Recorded data:
◇ ◇ ◇ ◇ ◇
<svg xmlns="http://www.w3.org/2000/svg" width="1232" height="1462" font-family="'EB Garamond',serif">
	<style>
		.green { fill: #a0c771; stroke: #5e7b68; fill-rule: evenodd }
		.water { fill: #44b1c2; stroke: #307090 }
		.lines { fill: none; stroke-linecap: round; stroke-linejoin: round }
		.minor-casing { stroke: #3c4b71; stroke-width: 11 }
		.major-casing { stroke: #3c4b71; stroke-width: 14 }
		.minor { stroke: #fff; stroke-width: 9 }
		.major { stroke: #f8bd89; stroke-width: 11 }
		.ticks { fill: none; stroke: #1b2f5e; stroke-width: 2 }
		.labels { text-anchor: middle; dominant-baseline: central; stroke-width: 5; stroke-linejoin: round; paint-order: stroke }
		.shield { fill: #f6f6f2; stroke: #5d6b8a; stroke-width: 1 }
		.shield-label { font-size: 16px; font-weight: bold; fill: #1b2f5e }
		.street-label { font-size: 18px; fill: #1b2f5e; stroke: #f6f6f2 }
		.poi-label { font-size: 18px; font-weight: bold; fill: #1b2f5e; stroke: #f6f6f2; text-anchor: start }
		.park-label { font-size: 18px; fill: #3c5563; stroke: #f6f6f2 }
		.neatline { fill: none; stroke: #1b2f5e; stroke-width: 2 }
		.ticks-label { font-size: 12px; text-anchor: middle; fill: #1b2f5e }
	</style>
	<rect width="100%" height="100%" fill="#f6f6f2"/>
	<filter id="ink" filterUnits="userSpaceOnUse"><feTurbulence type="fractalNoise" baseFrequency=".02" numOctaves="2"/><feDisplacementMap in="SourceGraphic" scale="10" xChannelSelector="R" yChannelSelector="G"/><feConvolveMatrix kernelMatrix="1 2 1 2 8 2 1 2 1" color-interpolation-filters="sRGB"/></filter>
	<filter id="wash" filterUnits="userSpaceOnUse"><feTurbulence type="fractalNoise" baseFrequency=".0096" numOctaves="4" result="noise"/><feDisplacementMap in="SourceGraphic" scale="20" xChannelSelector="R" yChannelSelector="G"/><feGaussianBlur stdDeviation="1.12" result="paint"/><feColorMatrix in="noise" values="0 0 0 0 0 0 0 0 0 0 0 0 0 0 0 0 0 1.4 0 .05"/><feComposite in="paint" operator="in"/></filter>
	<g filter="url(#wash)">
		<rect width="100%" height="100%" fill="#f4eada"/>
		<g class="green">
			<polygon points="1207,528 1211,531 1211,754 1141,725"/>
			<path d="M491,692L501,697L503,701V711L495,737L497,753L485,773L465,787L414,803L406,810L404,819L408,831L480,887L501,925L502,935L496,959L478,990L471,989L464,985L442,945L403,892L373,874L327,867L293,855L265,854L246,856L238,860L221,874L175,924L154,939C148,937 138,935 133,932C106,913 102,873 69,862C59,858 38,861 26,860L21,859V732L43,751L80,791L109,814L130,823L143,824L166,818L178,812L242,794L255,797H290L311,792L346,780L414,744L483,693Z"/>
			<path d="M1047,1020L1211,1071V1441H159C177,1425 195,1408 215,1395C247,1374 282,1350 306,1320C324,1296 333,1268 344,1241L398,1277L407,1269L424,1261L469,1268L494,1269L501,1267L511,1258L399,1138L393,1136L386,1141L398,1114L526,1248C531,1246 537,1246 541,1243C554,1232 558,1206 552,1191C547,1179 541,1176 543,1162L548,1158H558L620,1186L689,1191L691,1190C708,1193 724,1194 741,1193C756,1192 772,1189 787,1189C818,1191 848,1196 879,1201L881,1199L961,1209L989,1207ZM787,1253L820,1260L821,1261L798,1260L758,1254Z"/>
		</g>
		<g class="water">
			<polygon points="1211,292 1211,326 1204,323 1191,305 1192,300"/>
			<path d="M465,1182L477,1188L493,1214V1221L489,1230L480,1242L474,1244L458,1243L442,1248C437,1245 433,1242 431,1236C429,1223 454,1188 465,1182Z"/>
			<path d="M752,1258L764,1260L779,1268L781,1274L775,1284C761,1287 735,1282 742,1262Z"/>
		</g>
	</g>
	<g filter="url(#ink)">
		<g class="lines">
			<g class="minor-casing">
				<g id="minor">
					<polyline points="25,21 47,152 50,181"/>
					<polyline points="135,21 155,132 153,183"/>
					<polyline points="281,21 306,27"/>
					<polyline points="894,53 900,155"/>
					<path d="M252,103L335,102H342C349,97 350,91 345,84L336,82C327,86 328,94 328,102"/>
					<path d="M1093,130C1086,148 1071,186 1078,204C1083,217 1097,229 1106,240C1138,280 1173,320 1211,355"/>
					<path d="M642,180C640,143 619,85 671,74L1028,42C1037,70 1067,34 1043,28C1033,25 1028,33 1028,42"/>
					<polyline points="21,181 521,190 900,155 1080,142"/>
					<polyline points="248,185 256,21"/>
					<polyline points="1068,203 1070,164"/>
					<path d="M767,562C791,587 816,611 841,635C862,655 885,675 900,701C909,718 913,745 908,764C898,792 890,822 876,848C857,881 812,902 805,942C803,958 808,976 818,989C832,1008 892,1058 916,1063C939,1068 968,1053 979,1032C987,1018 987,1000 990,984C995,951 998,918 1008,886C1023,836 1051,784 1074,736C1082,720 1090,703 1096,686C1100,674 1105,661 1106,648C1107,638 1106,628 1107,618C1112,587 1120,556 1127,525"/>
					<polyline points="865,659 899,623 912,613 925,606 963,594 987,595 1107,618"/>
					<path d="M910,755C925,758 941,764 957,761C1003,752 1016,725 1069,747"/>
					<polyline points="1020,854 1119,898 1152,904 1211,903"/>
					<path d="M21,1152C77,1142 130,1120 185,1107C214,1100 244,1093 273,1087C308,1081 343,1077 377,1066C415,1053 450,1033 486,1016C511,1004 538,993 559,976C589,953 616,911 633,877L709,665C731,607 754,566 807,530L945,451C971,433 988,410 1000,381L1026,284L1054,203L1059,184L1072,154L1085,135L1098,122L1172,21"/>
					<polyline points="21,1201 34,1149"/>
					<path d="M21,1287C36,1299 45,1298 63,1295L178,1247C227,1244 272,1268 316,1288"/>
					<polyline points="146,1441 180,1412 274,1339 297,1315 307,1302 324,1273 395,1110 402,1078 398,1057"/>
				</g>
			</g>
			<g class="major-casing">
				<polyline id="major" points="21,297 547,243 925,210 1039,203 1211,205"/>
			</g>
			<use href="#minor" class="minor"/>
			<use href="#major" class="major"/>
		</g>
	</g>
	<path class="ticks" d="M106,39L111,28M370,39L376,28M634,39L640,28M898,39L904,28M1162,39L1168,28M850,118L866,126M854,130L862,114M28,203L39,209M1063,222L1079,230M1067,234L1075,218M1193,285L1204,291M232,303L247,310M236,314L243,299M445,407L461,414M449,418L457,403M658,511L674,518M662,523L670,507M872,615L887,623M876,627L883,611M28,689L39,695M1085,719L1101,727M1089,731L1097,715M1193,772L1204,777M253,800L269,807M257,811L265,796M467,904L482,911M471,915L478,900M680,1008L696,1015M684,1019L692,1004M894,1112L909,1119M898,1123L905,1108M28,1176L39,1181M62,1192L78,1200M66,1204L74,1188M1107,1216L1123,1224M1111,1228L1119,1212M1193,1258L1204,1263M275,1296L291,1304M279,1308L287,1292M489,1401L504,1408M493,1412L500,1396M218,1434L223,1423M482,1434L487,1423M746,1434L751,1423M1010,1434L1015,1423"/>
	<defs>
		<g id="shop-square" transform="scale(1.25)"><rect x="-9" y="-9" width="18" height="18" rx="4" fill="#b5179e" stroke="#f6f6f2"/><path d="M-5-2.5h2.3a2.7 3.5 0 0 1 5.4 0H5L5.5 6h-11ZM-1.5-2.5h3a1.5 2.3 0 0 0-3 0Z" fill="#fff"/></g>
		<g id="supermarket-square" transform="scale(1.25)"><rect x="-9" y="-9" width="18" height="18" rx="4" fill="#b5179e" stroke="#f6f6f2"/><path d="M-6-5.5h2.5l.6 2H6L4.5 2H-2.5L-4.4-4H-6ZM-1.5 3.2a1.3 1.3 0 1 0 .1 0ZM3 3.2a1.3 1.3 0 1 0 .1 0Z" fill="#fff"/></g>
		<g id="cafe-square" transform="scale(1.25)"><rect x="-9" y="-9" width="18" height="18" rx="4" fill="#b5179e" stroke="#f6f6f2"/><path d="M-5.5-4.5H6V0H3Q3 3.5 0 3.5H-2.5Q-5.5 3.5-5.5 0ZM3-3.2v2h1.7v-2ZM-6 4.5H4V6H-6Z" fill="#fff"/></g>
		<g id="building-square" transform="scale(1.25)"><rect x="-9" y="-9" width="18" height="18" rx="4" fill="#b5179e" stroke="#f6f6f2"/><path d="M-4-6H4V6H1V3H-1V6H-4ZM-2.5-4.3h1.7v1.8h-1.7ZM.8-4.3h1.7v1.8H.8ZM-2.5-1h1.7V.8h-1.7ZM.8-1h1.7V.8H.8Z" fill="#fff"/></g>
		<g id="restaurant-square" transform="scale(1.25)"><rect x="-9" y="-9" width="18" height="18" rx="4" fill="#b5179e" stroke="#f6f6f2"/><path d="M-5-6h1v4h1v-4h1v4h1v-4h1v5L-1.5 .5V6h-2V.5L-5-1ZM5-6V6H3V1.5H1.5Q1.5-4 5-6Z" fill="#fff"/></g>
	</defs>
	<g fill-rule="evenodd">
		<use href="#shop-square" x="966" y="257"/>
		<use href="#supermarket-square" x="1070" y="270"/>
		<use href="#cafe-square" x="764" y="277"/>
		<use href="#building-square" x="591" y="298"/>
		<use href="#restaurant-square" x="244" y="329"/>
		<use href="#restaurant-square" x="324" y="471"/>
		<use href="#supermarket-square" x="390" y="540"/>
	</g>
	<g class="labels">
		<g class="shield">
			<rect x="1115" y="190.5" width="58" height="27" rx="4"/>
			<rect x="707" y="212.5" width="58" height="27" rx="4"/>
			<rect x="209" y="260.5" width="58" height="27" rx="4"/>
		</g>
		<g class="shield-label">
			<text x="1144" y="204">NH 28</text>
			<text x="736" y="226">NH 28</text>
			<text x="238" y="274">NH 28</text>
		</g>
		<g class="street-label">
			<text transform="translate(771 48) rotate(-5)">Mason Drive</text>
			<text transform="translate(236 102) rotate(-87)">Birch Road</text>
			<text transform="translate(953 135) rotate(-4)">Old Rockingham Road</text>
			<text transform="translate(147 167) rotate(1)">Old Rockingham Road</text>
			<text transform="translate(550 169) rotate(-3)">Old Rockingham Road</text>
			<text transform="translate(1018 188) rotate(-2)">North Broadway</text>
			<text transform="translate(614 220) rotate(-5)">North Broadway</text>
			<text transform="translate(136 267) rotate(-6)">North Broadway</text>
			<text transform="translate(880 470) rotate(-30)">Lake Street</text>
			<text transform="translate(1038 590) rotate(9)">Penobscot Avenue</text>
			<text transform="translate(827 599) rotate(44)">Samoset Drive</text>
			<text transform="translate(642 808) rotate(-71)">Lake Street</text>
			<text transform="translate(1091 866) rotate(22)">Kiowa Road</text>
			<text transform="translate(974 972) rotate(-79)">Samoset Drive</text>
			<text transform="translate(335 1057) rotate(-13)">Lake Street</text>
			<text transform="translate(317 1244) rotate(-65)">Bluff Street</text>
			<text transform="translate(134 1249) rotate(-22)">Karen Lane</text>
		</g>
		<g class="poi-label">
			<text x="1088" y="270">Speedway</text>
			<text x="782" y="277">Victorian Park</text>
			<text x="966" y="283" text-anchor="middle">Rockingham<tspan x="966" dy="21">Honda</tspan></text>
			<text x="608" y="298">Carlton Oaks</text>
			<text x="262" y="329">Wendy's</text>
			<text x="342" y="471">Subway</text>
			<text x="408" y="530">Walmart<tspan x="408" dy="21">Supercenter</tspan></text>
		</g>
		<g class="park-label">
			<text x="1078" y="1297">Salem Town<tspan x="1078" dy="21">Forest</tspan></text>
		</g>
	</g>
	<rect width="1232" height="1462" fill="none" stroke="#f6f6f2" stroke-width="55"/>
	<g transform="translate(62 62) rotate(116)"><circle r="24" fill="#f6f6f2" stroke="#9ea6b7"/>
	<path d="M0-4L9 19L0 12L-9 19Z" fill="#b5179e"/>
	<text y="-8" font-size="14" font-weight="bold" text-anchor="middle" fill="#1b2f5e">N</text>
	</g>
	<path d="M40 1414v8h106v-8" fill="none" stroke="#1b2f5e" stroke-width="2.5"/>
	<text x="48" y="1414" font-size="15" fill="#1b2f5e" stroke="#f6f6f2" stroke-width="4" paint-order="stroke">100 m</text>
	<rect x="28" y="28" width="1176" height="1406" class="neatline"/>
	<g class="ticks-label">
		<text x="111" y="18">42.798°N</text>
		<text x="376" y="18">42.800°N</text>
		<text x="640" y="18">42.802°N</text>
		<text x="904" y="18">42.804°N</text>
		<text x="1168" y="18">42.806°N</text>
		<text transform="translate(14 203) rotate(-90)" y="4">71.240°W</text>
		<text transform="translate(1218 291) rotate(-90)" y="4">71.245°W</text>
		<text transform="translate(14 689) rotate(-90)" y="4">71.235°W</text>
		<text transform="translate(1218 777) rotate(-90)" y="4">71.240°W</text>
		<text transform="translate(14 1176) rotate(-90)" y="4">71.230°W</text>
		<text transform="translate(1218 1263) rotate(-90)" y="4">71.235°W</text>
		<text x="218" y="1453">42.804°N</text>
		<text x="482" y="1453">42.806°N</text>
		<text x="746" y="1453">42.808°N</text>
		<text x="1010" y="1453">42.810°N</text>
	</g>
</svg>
◇ ◇ ◇ ◇ ◇
#### What the task asks
When a line in the records holds the string "lines", copy that line.

#### Task answer
		.lines { fill: none; stroke-linecap: round; stroke-linejoin: round }
		<g class="lines">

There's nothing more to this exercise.